Perspective-aware 3D Gaussian Inpainting with Multi-view Consistency
Yuxin Cheng, Binxiao Huang, Taiqiang Wu, Wenyong Zhou, Chenchen Ding, Zhengwu Liu, Graziano Chesi, Ngai Wong
TL;DR
The paper tackles multi-view inconsistencies in 3D Gaussian inpainting by introducing PAInpainter, a perspective-aware pipeline that builds a perspective graph of viewpoints to guide adaptive view sampling, propagates inpainted content as priors across adjacent views, and employs a dual-feature (RGB-depth) verification to enforce cross-view coherence. It alternates between multi-view inpainting and 3D Gaussian optimization, updating the 3D scene using a loss that combines L1 and SSIM terms on inpainted views while excluding masked regions. Empirical results on NeRF Blender, SPIn-NeRF, and NeRFiller demonstrate state-of-the-art performance in PSNR, SSIM, LPIPS, and FID, with a notable PSNR of 29.51 dB on NeRFiller and robust generalization across diverse scenarios. The method avoids diffusion-model fine-tuning, instead leveraging content propagation and consistency verification to achieve high-fidelity, texture-preserving, geometrically coherent 3D reconstructions, with practical implications for AR/VR and holographic multimedia applications.
Abstract
3D Gaussian inpainting, a critical technique for numerous applications in virtual reality and multimedia, has made significant progress with pretrained diffusion models. However, ensuring multi-view consistency, an essential requirement for high-quality inpainting, remains a key challenge. In this work, we present PAInpainter, a novel approach designed to advance 3D Gaussian inpainting by leveraging perspective-aware content propagation and consistency verification across multi-view inpainted images.
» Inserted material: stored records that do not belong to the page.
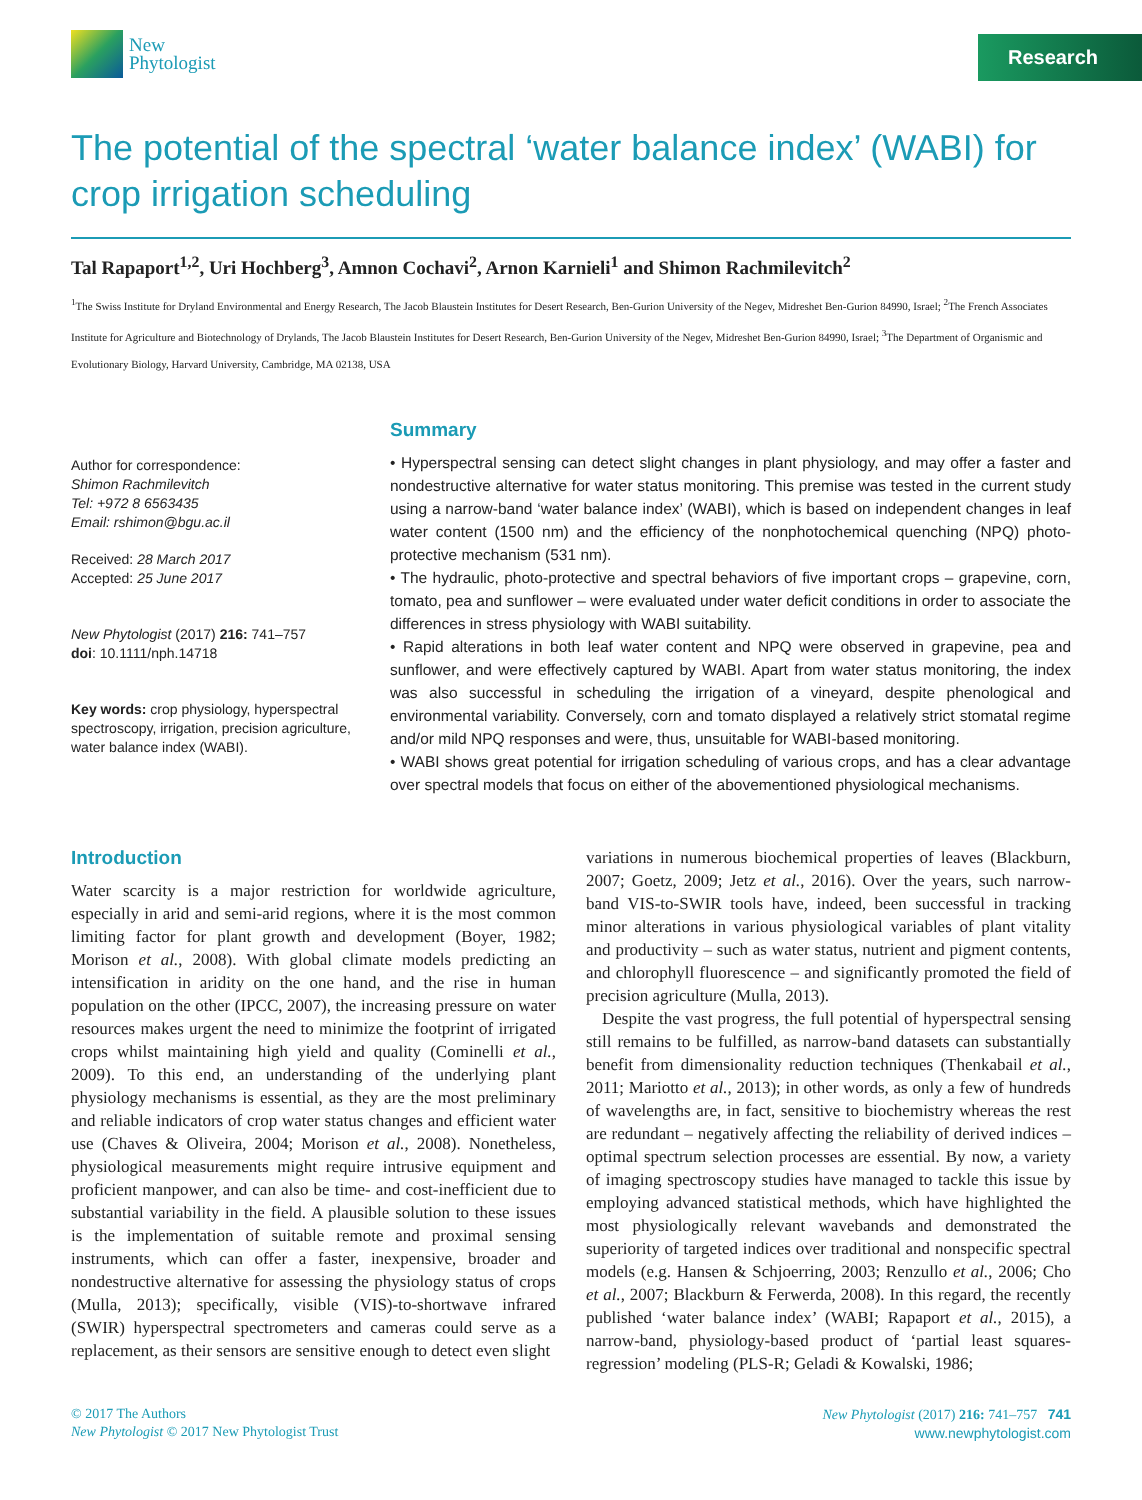New
Phytologist
Research
The potential of the spectral ‘water balance index’ (WABI) for crop irrigation scheduling
Tal Rapaport<sup>1,2</sup>, Uri Hochberg<sup>3</sup>, Amnon Cochavi<sup>2</sup>, Arnon Karnieli<sup>1</sup> and Shimon Rachmilevitch<sup>2</sup>
<sup>1</sup> The Swiss Institute for Dryland Environmental and Energy Research, The Jacob Blaustein Institutes for Desert Research, Ben-Gurion University of the Negev, Midreshet Ben-Gurion 84990, Israel; <sup>2</sup>The French Associates Institute for Agriculture and Biotechnology of Drylands, The Jacob Blaustein Institutes for Desert Research, Ben-Gurion University of the Negev, Midreshet Ben-Gurion 84990, Israel; <sup>3</sup>The Department of Organismic and Evolutionary Biology, Harvard University, Cambridge, MA 02138, USA
Author for correspondence:
Shimon Rachmilevitch
Tel: +972 8 6563435
Email: rshimon@bgu.ac.il
Received: 28 March 2017
Accepted: 25 June 2017
New Phytologist (2017) 216: 741–757
doi: 10.1111/nph.14718
Key words: crop physiology, hyperspectral spectroscopy, irrigation, precision agriculture, water balance index (WABI).
Summary
• Hyperspectral sensing can detect slight changes in plant physiology, and may offer a faster and nondestructive alternative for water status monitoring. This premise was tested in the current study using a narrow-band ‘water balance index’ (WABI), which is based on independent changes in leaf water content (1500 nm) and the efficiency of the nonphotochemical quenching (NPQ) photo-protective mechanism (531 nm).
• The hydraulic, photo-protective and spectral behaviors of five important crops – grapevine, corn, tomato, pea and sunflower – were evaluated under water deficit conditions in order to associate the differences in stress physiology with WABI suitability.
• Rapid alterations in both leaf water content and NPQ were observed in grapevine, pea and sunflower, and were effectively captured by WABI. Apart from water status monitoring, the index was also successful in scheduling the irrigation of a vineyard, despite phenological and environmental variability. Conversely, corn and tomato displayed a relatively strict stomatal regime and/or mild NPQ responses and were, thus, unsuitable for WABI-based monitoring.
• WABI shows great potential for irrigation scheduling of various crops, and has a clear advantage over spectral models that focus on either of the abovementioned physiological mechanisms.
Introduction
Water scarcity is a major restriction for worldwide agriculture, especially in arid and semi-arid regions, where it is the most common limiting factor for plant growth and development (Boyer, 1982; Morison et al., 2008). With global climate models predicting an intensification in aridity on the one hand, and the rise in human population on the other (IPCC, 2007), the increasing pressure on water resources makes urgent the need to minimize the footprint of irrigated crops whilst maintaining high yield and quality (Cominelli et al., 2009). To this end, an understanding of the underlying plant physiology mechanisms is essential, as they are the most preliminary and reliable indicators of crop water status changes and efficient water use (Chaves & Oliveira, 2004; Morison et al., 2008). Nonetheless, physiological measurements might require intrusive equipment and proficient manpower, and can also be time- and cost-inefficient due to substantial variability in the field. A plausible solution to these issues is the implementation of suitable remote and proximal sensing instruments, which can offer a faster, inexpensive, broader and nondestructive alternative for assessing the physiology status of crops (Mulla, 2013); specifically, visible (VIS)-to-shortwave infrared (SWIR) hyperspectral spectrometers and cameras could serve as a replacement, as their sensors are sensitive enough to detect even slight
variations in numerous biochemical properties of leaves (Blackburn, 2007; Goetz, 2009; Jetz et al., 2016). Over the years, such narrow-band VIS-to-SWIR tools have, indeed, been successful in tracking minor alterations in various physiological variables of plant vitality and productivity – such as water status, nutrient and pigment contents, and chlorophyll fluorescence – and significantly promoted the field of precision agriculture (Mulla, 2013).
Despite the vast progress, the full potential of hyperspectral sensing still remains to be fulfilled, as narrow-band datasets can substantially benefit from dimensionality reduction techniques (Thenkabail et al., 2011; Mariotto et al., 2013); in other words, as only a few of hundreds of wavelengths are, in fact, sensitive to biochemistry whereas the rest are redundant – negatively affecting the reliability of derived indices – optimal spectrum selection processes are essential. By now, a variety of imaging spectroscopy studies have managed to tackle this issue by employing advanced statistical methods, which have highlighted the most physiologically relevant wavebands and demonstrated the superiority of targeted indices over traditional and nonspecific spectral models (e.g. Hansen & Schjoerring, 2003; Renzullo et al., 2006; Cho et al., 2007; Blackburn & Ferwerda, 2008). In this regard, the recently published ‘water balance index’ (WABI; Rapaport et al., 2015), a narrow-band, physiology-based product of ‘partial least squares-regression’ modeling (PLS-R; Geladi & Kowalski, 1986;
© 2017 The Authors
New Phytologist © 2017 New Phytologist Trust
New Phytologist (2017) 216: 741–757 741
www.newphytologist.com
Our method iteratively refines inpainting and optimizes the 3D Gaussian representation with multiple views adaptively sampled from a perspective graph. By propagating inpainted images as prior information and verifying consistency across neighboring views, PAInpainter substantially enhances global consistency and texture fidelity in restored 3D scenes. Extensive experiments demonstrate the superiority of PAInpainter over existing methods. Our approach achieves superior 3D inpainting quality, with PSNR scores of 26.03 dB and 29.51 dB on the SPIn-NeRF and NeRFiller datasets, respectively, highlighting its effectiveness and generalization capability.